## Prompt:
Scan the entries below, and for each line that includes the word "output", make a copy.

Top of Input

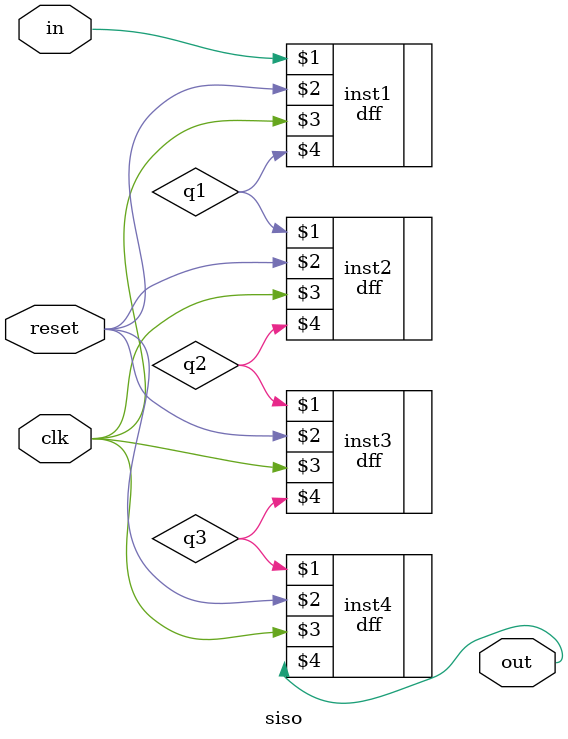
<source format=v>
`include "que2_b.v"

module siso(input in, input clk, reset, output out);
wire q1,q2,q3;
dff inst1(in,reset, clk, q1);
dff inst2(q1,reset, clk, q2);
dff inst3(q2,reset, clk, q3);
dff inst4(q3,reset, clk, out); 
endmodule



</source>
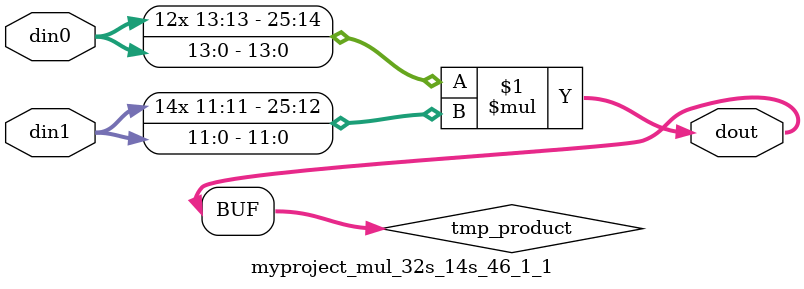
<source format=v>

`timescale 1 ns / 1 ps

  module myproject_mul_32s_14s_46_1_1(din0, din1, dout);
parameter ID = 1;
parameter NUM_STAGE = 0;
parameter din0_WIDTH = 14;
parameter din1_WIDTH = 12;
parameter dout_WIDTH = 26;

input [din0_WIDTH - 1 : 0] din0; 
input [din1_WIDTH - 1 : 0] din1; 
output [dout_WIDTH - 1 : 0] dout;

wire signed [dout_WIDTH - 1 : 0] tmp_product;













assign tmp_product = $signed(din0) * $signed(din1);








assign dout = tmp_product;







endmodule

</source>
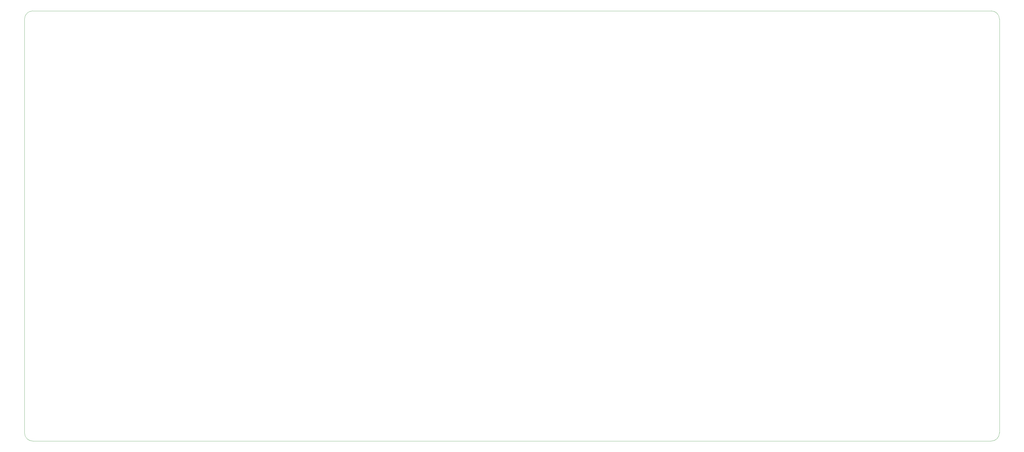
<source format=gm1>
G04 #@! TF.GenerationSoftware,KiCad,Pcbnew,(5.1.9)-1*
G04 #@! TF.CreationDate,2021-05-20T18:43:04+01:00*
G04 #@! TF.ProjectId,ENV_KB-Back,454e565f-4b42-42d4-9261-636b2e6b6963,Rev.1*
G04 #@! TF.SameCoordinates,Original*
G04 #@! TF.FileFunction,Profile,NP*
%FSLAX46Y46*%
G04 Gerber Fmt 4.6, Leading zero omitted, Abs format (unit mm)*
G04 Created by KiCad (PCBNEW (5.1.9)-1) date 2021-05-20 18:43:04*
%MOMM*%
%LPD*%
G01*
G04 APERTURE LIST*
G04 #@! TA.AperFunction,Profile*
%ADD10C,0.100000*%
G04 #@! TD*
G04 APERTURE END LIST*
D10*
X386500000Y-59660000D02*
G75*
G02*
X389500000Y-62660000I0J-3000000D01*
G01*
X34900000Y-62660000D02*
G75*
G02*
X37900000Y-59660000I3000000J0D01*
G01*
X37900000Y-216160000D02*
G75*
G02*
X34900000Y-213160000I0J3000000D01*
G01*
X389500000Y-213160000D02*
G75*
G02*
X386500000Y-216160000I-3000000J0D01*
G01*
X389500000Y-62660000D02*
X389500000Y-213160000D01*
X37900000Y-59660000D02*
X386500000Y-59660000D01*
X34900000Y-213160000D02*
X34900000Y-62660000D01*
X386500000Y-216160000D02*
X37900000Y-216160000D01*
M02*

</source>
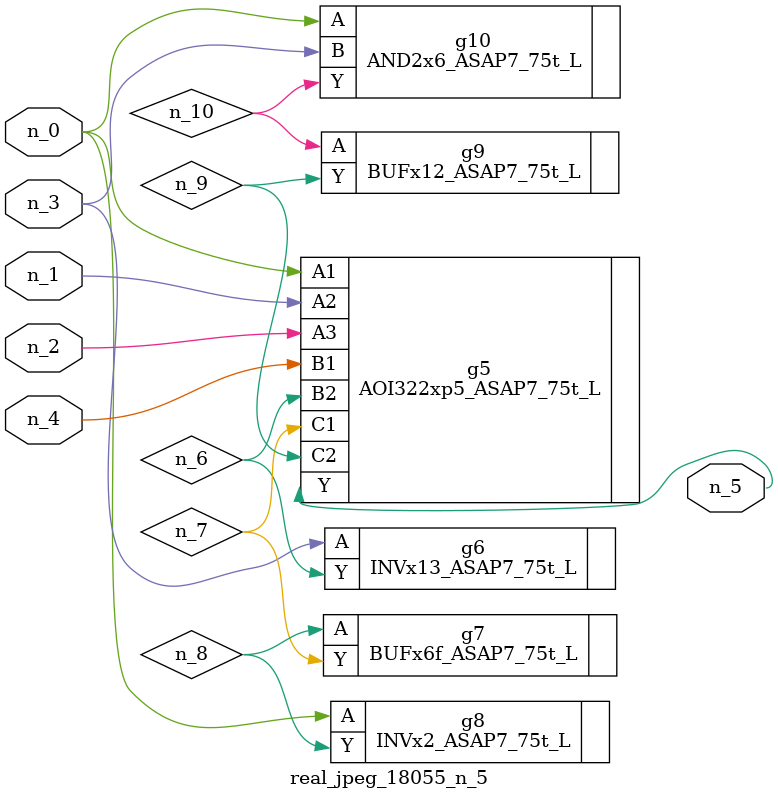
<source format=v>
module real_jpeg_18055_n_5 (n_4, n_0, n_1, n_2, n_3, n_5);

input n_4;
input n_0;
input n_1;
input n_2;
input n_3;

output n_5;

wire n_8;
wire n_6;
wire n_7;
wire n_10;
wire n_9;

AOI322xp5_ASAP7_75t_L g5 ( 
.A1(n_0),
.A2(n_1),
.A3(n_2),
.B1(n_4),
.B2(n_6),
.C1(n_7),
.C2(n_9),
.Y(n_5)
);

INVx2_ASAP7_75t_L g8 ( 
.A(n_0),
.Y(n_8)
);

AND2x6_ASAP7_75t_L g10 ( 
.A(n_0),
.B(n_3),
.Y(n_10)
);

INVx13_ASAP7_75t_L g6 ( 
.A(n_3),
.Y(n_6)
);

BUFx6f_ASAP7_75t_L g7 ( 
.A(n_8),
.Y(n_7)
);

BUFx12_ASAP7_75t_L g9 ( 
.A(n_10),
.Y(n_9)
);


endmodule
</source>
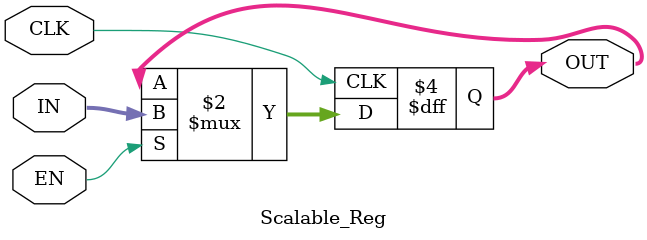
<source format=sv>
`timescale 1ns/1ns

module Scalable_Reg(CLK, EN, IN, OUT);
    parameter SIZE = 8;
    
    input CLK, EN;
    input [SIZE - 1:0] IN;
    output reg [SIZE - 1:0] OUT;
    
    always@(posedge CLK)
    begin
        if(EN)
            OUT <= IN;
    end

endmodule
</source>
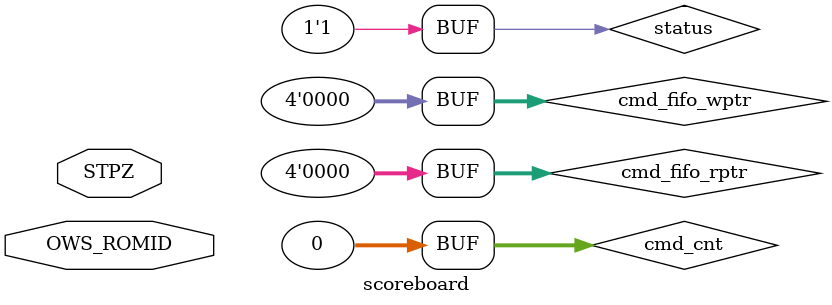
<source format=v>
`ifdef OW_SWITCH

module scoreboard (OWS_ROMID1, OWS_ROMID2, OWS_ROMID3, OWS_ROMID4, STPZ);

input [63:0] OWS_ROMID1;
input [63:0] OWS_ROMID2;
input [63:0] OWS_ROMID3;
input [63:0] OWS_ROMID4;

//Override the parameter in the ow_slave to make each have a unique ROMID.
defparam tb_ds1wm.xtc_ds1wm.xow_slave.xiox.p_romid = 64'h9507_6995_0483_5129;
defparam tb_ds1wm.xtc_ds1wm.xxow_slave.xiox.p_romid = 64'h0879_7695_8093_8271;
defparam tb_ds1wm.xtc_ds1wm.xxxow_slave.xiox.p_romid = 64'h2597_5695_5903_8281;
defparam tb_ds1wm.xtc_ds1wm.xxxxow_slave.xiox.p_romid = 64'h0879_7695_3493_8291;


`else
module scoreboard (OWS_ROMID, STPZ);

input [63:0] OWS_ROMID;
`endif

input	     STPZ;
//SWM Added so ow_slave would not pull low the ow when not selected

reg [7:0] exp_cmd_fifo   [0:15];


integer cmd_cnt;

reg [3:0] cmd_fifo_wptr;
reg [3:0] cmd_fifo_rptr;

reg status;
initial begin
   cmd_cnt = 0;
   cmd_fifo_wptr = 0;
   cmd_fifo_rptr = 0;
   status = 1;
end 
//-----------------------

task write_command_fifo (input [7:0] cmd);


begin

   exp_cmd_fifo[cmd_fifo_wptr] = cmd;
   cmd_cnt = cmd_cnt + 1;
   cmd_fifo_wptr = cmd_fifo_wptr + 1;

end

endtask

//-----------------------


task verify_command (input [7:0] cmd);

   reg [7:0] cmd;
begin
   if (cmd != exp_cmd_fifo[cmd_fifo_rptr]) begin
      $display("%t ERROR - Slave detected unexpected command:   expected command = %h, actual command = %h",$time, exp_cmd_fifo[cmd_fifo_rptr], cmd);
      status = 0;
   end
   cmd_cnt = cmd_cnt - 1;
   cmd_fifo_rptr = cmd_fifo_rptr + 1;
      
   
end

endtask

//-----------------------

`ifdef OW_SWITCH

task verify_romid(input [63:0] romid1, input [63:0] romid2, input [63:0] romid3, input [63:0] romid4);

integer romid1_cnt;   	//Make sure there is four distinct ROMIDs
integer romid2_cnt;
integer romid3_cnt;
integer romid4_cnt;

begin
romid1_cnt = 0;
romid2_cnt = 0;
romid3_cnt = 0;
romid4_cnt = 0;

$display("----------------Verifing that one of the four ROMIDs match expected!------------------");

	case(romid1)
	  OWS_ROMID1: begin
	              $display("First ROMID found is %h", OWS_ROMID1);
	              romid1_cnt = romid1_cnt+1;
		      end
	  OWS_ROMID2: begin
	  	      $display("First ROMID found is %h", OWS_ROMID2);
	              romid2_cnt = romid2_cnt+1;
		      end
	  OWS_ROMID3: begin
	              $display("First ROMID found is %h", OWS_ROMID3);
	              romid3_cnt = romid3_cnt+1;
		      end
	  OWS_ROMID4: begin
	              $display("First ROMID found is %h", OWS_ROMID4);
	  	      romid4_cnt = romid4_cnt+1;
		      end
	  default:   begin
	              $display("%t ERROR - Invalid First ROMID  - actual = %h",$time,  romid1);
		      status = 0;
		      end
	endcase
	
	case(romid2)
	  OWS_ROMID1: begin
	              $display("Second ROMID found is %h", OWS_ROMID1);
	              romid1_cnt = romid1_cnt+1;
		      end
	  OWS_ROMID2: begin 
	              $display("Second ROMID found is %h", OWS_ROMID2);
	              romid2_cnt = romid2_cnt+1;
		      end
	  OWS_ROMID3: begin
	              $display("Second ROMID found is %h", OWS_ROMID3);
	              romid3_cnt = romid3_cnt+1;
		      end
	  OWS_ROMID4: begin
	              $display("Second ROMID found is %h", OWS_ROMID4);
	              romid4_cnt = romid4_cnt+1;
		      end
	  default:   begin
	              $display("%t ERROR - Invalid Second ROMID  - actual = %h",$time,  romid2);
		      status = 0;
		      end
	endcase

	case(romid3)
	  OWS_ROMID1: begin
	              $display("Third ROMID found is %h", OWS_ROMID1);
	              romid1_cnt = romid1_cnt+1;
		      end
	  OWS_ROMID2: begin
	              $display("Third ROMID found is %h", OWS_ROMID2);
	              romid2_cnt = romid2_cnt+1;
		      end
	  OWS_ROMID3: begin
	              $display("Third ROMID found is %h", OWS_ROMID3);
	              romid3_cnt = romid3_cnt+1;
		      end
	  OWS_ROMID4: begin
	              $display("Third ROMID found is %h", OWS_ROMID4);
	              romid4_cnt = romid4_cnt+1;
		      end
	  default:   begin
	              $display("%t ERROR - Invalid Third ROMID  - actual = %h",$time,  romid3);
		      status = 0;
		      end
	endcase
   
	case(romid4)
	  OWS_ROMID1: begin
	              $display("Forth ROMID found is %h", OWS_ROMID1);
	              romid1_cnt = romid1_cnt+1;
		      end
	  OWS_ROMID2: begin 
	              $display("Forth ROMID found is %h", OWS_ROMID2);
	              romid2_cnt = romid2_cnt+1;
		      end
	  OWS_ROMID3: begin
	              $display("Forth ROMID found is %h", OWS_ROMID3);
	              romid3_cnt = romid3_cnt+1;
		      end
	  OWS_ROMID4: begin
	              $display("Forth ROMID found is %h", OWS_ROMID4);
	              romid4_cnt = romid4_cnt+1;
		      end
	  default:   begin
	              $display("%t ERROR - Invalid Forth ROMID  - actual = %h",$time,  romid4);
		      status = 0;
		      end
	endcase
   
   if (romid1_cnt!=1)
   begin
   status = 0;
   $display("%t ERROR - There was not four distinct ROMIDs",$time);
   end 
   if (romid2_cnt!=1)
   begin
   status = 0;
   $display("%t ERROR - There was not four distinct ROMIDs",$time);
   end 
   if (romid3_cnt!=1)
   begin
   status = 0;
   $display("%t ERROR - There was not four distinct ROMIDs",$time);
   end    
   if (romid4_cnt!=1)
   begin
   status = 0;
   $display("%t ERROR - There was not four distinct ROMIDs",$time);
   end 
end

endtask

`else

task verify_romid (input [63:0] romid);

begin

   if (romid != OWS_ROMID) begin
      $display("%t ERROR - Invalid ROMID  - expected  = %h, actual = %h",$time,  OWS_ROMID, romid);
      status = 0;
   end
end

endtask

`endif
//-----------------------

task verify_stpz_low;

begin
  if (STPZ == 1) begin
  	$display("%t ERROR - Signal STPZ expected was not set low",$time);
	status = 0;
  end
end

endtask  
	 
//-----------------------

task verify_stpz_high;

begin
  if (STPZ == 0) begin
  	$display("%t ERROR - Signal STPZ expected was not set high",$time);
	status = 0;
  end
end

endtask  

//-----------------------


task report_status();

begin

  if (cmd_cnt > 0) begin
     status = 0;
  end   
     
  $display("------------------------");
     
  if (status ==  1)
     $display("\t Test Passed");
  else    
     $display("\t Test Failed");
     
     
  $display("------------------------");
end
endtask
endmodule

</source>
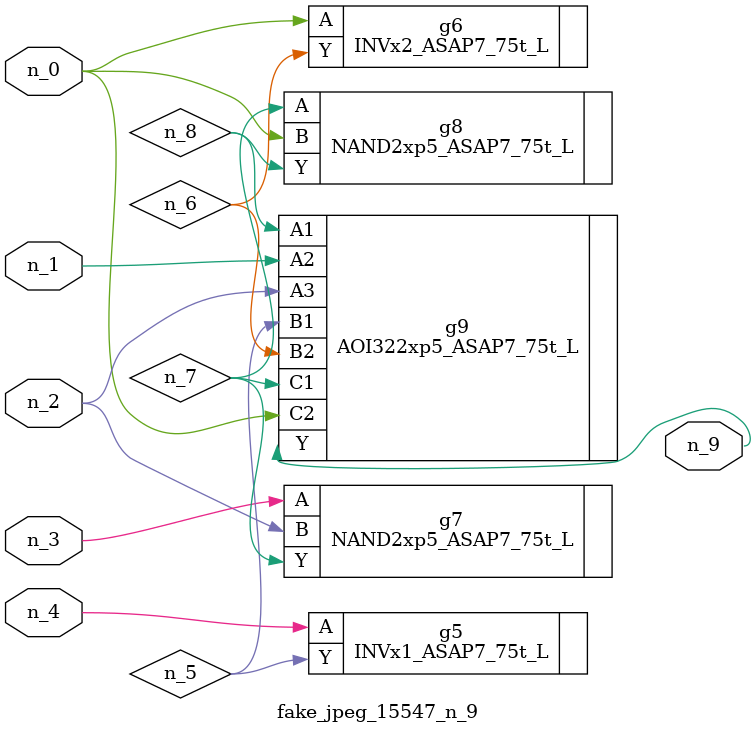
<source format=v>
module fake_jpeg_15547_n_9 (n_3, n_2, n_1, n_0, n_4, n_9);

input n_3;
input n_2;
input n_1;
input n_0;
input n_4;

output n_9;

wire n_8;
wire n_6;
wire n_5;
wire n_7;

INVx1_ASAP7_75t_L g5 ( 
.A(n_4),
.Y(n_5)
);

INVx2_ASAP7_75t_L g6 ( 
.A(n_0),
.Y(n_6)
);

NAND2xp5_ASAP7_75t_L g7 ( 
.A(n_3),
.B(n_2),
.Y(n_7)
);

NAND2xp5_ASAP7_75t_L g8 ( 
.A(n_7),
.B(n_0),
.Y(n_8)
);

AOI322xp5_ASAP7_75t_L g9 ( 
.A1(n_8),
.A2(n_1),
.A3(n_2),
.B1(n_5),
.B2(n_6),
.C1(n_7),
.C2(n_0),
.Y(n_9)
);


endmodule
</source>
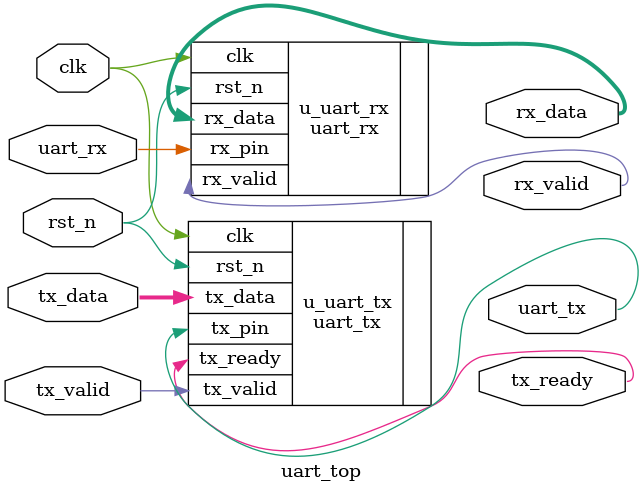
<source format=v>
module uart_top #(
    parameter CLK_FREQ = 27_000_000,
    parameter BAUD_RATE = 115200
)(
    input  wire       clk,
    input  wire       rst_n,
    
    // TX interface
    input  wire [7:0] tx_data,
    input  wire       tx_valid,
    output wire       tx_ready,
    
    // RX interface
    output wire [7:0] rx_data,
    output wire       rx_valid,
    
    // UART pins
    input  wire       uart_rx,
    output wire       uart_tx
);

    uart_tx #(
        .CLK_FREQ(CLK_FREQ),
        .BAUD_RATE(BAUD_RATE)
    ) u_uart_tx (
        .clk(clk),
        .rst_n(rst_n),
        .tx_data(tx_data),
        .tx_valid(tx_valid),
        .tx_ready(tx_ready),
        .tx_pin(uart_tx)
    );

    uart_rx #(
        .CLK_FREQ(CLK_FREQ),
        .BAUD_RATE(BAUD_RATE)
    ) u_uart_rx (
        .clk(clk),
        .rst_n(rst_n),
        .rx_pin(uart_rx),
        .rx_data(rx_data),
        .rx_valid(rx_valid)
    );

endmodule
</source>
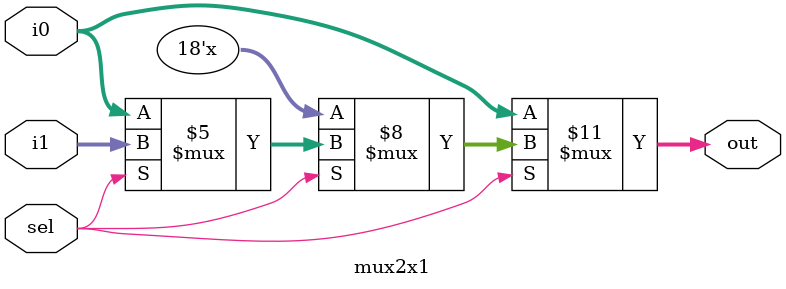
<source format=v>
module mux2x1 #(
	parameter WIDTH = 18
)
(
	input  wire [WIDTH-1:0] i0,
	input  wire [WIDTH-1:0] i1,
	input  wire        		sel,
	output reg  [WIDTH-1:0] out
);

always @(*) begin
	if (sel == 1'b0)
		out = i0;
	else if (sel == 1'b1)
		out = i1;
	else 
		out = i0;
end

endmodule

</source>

Bottom of Input

## Answer space:
module siso(input in, input clk, reset, output out);
output [dout_WIDTH - 1 : 0] dout;
output n_5;
    output reg [SIZE - 1:0] OUT;
output n_9;
    output wire       tx_ready,
    output wire [7:0] rx_data,
    output wire       rx_valid,
    output wire       uart_tx
	output reg  [WIDTH-1:0] out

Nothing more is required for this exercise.